[REQUIRED WORK]
a) According to the text on deforestation in Nicaragua, why was the International Airport in Managua closed a number of times?
b) Carry on the passage about deforestation in Nicaragua from the point at which it ends.

The 1990s brought relative stability and the opportunity to make use of this valuable
resource. Logging concessions were granted and measures were decreed by government
authorities to regulate exploitation of Nicaragua's forests. Enforcement capacity,
however, is next to nil and violations of the regulations are the rule rather than the
exception.
At the same time, the advance of the agricultural frontier into the hinterlands
continues with literally thousands of forested areas being slashed and burned, clearing
them to make room for cattle ranching. This, combined with changes to the pattern of the
prevailing winds provoked by El Niņo, resulted in a severe accumulation of smoke over all
of Nicaragua during the month of May. The International Airport in Managua was closed a
number of times due to limited visibility and the population suffered a variety of
afflictions caused by the smoke, bringing the issue of deforestation home, straight to the
lungs.

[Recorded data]
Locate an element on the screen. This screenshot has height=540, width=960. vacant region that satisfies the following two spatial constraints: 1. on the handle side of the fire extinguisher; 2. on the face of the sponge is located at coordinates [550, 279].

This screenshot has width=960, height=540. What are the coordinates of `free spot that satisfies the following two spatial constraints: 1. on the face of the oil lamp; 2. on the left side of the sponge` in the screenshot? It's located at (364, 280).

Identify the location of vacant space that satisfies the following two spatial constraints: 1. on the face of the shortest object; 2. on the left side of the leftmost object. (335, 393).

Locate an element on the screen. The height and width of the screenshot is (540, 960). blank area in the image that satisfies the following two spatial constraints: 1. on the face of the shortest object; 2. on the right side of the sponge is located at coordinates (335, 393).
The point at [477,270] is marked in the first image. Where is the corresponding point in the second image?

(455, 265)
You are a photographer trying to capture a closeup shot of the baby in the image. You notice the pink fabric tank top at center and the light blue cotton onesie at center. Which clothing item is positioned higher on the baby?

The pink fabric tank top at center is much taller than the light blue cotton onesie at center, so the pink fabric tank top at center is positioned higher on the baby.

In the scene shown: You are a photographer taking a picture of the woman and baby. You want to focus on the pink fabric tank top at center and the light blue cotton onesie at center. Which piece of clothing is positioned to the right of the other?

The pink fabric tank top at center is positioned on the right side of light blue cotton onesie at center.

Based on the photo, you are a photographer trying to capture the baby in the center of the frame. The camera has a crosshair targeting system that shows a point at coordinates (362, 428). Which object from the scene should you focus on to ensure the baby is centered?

[ANSWERS FOR THE TASKS]
a) It was closed because of limited visibility caused by the smoke.

b)
There are multiple plans for reforestation along the slopes of watersheds in
recognition of the need to manage these in a better fashion to ensure a supply of drinking
water into the future. There are others to establish tree plantations for firewood or
lumber. Few have been brought to fruition. One problem is that users of firewood are
generally poor and do not have the monetary resources on hand to purchase it, thereby
reducing effective demand, making such projects untenable from the point of view of market
economics. And so the poor hike up to the reforested slopes to chop down the trees planted
there for watershed management.
Other plans that aim at saving the country's forests include an inventory to determine
the net balance between emissions into the atmosphere and the sequestering of carbon by
the trees in Nicaragua. Financed by the United Nations Development Program, this is to
lead towards the creation of a conservation fund by issuing what will be known as green
bonds.
The idea is that money from the purchase of such bonds would be used to manage forest
reserves in different parts of the country, while purchasers would be repaid with the
oxygen produced and a clear conscience.
It's a novel idea, many of the details of which are still to be worked out. An obvious
potential problem is that the protection of selected areas does not in any way guarantee
that destructive practices will not continue in surrounding areas.
However, the May smoke screen over Nicaragua was a harbinger of what our atmosphere
will be like if appropriate measures are not taken and enforced. On the other hand, if
you're interested in selling bottled air at the stoplights, it could be that golden
opportunity for investment you've been looking for.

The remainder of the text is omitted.